→ **Required action**: Give back the exact lines of the material below from the one containing "тендер на закупку" through the one containing "pielgrzymom i turystom?", and no pictures.
[Exercise data Boundary: Start]
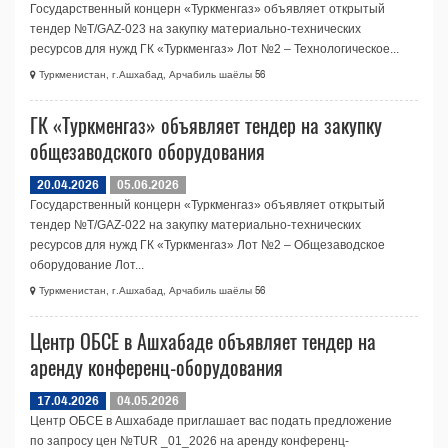
Государственный концерн «Туркменгаз» объявляет открытый
тендер №T/GAZ-023 на закупку материально-технических
ресурсов для нужд ГК «Туркменгаз» Лот №2 – Технологическое...
Туркменистан, г.Ашхабад, Арчабиль шаёлы 56
ГК «Туркменгаз» объявляет тендер на закупку
общезаводского оборудования
20.04.2026
05.06.2026
Государственный концерн «Туркменгаз» объявляет открытый
тендер №T/GAZ-022 на закупку материально-технических
ресурсов для нужд ГК «Туркменгаз» Лот №2 – Общезаводское
оборудование Лот...
Туркменистан, г.Ашхабад, Арчабиль шаёлы 56
Центр ОБСЕ в Ашхабаде объявляет тендер на
аренду конференц-оборудования
17.04.2026
04.05.2026
Центр ОБСЕ в Ашхабаде приглашает вас подать предложение
по запросу цен №TUR _01_2026 на аренду конференц-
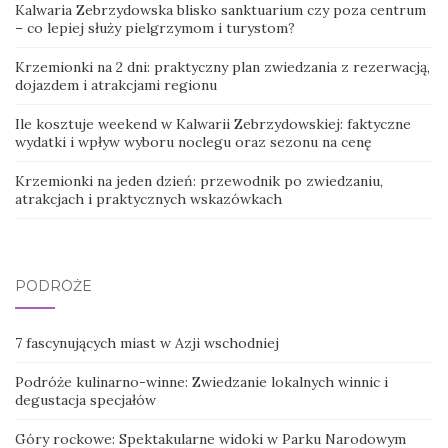
Kalwaria Zebrzydowska blisko sanktuarium czy poza centrum
– co lepiej służy pielgrzymom i turystom?
Krzemionki na 2 dni: praktyczny plan zwiedzania z rezerwacją,
dojazdem i atrakcjami regionu
Ile kosztuje weekend w Kalwarii Zebrzydowskiej: faktyczne
wydatki i wpływ wyboru noclegu oraz sezonu na cenę
Krzemionki na jeden dzień: przewodnik po zwiedzaniu,
atrakcjach i praktycznych wskazówkach
PODRÓŻE
7 fascynujących miast w Azji wschodniej
Podróże kulinarno-winne: Zwiedzanie lokalnych winnic i
degustacja specjałów
Góry rockowe: Spektakularne widoki w Parku Narodowym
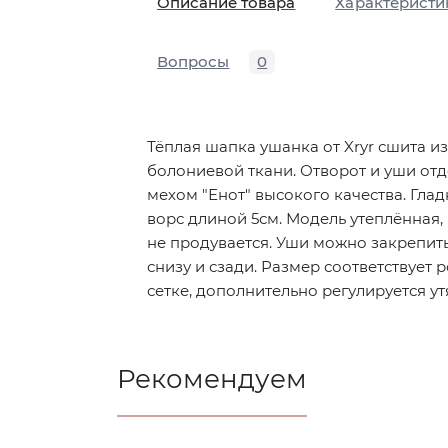
Описание товара
Характеристи
Вопросы
0
Тёплая шапка ушанка от Xryr сшита 
болониевой ткани. Отворот и уши от
мехом "Енот" высокого качества. Глад
ворс длиной 5см. Модель утеплённая,
не продувается. Уши можно закрепить
снизу и сзади. Размер соответствует
сетке, дополнительно регулируется ут
Рекомендуем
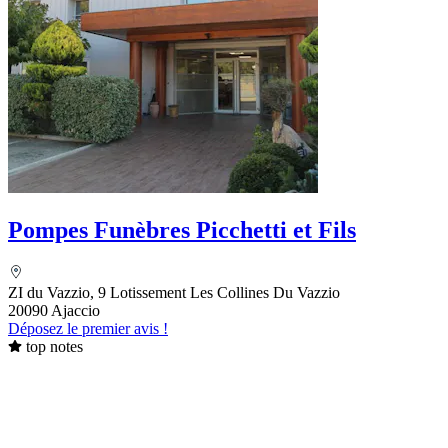
Pompes Funèbres Picchetti et Fils
ZI du Vazzio, 9 Lotissement Les Collines Du Vazzio
20090 Ajaccio
Déposez le premier avis !
top notes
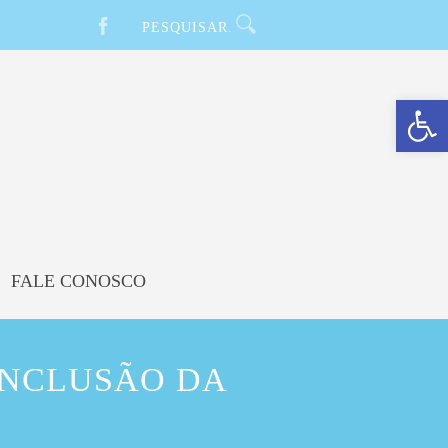
Barra de Ferramentas Aberta
FALE CONOSCO
ONCLUSÃO DA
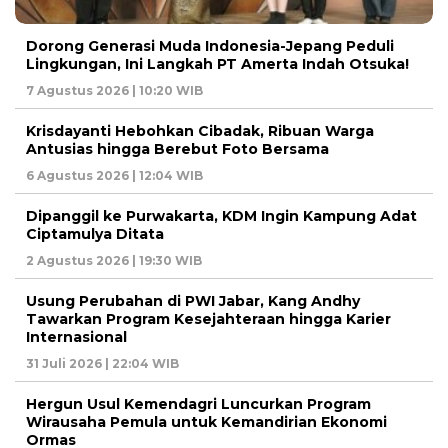
Dorong Generasi Muda Indonesia-Jepang Peduli
Lingkungan, Ini Langkah PT Amerta Indah Otsuka!
7 Agustus 2026 | 10:20 WIB
Krisdayanti Hebohkan Cibadak, Ribuan Warga
Antusias hingga Berebut Foto Bersama
6 Agustus 2026 | 12:04 WIB
Dipanggil ke Purwakarta, KDM Ingin Kampung Adat
Ciptamulya Ditata
2 Agustus 2026 | 19:30 WIB
Usung Perubahan di PWI Jabar, Kang Andhy
Tawarkan Program Kesejahteraan hingga Karier
Internasional
31 Juli 2026 | 22:04 WIB
Hergun Usul Kemendagri Luncurkan Program
Wirausaha Pemula untuk Kemandirian Ekonomi
Ormas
[Exercise data Boundary: End]
→ **Answer section**:
ГК «Туркменгаз» объявляет тендер на закупку
общезаводского оборудования
20.04.2026
05.06.2026
Государственный концерн «Туркменгаз» объявляет открытый
тендер №T/GAZ-022 на закупку материально-технических
ресурсов для нужд ГК «Туркменгаз» Лот №2 – Общезаводское
оборудование Лот...
Туркменистан, г.Ашхабад, Арчабиль шаёлы 56
Центр ОБСЕ в Ашхабаде объявляет тендер на
аренду конференц-оборудования
17.04.2026
04.05.2026
Центр ОБСЕ в Ашхабаде приглашает вас подать предложение
по запросу цен №TUR _01_2026 на аренду конференц-
Kalwaria Zebrzydowska blisko sanktuarium czy poza centrum
– co lepiej służy pielgrzymom i turystom?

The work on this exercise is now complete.